▶ [How to complete this task]
Would you please copy every line from the records that contains the word "américains"?

▶ [Extracted information]
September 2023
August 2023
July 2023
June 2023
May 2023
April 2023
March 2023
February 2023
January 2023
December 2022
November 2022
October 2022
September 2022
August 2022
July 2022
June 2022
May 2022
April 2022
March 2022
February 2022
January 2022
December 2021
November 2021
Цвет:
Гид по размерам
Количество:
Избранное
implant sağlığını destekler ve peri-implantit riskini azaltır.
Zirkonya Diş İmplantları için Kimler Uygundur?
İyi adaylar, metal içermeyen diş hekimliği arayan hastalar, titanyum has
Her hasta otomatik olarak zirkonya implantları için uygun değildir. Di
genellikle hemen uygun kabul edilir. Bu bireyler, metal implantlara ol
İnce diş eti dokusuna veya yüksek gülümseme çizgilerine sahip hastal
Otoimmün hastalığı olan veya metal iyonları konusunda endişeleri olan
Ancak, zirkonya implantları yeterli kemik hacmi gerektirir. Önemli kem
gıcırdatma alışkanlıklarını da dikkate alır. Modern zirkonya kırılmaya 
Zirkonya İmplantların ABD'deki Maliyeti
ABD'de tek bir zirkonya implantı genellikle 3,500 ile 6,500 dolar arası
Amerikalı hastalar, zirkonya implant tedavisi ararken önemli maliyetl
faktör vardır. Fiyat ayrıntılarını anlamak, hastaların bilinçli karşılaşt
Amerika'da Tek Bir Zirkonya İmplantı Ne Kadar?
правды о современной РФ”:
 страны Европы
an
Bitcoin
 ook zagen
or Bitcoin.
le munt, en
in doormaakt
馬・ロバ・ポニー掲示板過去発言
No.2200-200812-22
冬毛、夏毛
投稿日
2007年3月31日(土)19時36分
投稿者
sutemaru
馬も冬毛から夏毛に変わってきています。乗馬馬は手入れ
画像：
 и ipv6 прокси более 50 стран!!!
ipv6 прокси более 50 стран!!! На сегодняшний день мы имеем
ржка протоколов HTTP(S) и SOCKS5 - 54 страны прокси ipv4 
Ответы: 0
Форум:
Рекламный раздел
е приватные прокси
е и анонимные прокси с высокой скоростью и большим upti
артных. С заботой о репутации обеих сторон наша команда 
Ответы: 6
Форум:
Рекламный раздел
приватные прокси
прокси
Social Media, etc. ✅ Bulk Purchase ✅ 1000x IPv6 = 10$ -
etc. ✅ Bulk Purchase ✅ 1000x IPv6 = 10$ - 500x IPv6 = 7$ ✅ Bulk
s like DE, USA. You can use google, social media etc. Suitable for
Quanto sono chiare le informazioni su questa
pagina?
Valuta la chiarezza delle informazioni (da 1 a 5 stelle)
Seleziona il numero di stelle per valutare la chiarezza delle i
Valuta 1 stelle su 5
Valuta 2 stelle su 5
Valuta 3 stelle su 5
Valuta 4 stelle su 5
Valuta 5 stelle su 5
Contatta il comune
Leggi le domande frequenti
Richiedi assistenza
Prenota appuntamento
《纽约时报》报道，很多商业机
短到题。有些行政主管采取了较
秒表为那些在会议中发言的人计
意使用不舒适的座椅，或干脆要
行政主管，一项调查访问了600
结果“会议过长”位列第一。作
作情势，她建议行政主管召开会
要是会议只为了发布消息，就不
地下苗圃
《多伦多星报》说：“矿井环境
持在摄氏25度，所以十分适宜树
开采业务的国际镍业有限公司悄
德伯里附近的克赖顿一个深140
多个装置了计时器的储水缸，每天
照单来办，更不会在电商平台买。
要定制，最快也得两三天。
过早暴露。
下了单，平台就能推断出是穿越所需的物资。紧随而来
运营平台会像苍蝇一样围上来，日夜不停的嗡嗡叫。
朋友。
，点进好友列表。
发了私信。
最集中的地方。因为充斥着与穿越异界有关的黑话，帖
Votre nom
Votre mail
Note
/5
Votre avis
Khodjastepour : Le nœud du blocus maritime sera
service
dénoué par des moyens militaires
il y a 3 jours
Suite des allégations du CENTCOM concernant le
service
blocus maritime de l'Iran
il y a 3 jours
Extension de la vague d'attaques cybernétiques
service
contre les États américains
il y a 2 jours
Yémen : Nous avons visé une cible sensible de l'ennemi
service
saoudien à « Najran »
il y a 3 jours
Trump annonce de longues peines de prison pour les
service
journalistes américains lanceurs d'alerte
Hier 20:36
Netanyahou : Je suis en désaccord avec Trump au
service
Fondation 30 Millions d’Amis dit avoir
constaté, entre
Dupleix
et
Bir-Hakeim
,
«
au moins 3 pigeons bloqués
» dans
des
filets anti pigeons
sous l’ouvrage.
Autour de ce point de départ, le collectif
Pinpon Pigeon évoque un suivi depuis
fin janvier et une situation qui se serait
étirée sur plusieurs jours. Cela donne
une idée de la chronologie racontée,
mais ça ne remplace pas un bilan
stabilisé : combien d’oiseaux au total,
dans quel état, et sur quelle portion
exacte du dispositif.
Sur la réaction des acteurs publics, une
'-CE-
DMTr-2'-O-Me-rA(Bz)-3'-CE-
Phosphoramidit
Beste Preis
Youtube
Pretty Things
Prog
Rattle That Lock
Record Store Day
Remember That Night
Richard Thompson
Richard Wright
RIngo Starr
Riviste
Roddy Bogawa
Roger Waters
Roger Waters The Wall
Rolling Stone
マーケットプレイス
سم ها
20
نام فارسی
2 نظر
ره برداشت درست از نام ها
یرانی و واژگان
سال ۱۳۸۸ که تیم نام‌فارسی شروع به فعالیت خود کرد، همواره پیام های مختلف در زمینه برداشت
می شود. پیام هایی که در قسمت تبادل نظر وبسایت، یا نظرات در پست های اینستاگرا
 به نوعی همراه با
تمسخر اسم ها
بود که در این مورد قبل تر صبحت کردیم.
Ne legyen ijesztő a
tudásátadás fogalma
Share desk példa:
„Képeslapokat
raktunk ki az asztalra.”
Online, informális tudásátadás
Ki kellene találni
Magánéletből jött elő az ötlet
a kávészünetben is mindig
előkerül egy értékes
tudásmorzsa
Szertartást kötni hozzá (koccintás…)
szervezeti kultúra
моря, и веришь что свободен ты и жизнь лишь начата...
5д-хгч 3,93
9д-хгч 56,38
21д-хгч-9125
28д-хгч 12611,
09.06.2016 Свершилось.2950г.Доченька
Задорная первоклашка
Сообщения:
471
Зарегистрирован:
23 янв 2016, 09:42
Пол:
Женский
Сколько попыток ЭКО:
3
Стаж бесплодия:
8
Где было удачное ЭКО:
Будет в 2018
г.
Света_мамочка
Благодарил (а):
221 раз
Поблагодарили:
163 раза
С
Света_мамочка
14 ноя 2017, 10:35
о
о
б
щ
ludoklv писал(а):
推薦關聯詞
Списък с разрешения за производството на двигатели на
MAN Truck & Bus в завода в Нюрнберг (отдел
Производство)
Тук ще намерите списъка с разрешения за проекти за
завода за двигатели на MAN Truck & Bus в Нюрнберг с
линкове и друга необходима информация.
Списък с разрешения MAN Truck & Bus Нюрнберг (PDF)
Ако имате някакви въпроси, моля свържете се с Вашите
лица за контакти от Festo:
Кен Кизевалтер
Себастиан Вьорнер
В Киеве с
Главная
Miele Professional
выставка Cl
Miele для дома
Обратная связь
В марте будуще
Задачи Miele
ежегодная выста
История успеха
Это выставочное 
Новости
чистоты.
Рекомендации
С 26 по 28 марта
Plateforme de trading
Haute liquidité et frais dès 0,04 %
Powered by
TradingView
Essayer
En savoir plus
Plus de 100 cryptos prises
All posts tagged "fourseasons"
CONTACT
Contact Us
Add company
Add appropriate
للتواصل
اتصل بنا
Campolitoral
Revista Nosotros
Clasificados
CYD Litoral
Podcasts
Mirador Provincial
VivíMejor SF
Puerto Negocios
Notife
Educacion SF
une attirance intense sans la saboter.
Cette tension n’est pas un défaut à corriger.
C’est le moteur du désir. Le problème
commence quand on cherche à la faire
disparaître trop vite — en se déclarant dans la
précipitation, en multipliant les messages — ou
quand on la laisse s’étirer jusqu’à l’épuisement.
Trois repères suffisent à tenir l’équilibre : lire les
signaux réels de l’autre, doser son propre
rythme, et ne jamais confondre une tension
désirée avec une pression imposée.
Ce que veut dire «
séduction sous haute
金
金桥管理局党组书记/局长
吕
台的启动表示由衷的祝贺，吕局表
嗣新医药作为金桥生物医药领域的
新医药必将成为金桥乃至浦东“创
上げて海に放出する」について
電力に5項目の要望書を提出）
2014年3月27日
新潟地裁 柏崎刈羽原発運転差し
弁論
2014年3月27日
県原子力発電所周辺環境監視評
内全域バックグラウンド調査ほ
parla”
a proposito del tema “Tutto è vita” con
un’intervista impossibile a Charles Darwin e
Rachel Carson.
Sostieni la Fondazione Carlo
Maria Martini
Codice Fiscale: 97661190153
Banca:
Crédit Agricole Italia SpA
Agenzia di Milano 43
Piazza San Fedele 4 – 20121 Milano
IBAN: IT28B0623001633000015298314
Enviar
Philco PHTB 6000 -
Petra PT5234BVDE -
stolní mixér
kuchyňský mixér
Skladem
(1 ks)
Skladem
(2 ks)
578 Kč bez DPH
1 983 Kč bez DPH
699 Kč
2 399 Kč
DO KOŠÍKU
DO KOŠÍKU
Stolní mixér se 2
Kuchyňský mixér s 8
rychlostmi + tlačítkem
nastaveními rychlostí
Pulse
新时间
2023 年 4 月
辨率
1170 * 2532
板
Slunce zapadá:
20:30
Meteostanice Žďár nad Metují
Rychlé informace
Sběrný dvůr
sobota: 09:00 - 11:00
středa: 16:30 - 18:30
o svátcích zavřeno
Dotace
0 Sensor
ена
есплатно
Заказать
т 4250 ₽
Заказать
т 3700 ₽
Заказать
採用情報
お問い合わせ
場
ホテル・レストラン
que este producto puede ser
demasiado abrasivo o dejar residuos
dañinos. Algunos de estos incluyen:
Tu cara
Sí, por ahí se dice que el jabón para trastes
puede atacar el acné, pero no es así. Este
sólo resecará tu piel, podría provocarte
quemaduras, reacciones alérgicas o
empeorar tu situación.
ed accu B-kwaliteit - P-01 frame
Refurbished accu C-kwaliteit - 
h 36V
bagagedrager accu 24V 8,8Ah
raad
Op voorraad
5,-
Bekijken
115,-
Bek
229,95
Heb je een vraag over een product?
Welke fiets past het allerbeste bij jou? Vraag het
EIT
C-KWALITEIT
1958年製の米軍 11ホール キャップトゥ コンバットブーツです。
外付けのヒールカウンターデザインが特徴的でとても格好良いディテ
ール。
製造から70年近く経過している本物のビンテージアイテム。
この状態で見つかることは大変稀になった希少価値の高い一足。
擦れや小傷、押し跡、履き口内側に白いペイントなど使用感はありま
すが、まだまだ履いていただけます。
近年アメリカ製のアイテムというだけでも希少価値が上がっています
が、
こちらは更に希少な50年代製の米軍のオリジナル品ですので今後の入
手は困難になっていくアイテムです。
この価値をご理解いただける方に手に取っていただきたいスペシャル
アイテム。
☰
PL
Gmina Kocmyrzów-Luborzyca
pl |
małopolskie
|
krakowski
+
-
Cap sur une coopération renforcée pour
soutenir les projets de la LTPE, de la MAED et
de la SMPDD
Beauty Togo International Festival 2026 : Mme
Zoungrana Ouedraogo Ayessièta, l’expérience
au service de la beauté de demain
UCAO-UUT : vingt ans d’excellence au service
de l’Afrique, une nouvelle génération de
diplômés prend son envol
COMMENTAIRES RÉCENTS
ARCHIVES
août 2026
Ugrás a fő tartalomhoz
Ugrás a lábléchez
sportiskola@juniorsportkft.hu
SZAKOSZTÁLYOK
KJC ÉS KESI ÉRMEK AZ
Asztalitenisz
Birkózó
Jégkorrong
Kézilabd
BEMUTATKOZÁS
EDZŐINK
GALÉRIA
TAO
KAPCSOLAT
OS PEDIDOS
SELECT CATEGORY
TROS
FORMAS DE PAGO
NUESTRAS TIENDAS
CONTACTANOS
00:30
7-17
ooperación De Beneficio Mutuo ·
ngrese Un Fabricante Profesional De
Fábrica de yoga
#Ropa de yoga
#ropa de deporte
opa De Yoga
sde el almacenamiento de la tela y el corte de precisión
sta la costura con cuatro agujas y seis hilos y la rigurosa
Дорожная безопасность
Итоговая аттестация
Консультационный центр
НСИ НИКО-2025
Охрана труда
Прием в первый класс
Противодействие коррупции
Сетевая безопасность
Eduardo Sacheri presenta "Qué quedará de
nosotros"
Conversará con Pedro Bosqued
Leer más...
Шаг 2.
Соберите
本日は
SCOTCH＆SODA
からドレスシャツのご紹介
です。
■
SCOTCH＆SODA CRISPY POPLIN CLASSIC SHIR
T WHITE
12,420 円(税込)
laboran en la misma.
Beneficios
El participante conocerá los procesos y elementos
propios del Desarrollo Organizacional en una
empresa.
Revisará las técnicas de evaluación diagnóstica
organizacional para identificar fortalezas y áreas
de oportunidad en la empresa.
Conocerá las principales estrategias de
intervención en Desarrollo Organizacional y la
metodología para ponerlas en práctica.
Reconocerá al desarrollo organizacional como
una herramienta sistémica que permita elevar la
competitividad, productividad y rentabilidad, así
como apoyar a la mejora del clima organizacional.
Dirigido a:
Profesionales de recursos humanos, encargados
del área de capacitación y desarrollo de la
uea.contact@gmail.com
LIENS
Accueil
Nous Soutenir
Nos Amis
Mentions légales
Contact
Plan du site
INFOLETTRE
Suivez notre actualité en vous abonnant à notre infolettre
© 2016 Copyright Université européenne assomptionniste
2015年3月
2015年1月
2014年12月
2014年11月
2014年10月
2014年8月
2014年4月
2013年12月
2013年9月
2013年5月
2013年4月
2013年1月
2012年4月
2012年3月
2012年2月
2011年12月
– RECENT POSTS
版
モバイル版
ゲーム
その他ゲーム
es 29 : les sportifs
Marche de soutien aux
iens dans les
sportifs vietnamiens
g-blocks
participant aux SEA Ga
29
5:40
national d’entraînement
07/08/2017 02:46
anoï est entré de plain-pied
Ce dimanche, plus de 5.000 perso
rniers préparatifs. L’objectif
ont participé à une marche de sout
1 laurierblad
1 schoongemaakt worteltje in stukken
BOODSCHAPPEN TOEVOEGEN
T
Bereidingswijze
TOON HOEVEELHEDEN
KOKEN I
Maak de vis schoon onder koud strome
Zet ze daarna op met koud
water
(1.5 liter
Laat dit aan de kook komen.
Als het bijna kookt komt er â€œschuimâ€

▶ [Answer area]
contre les États américains
journalistes américains lanceurs d'alerte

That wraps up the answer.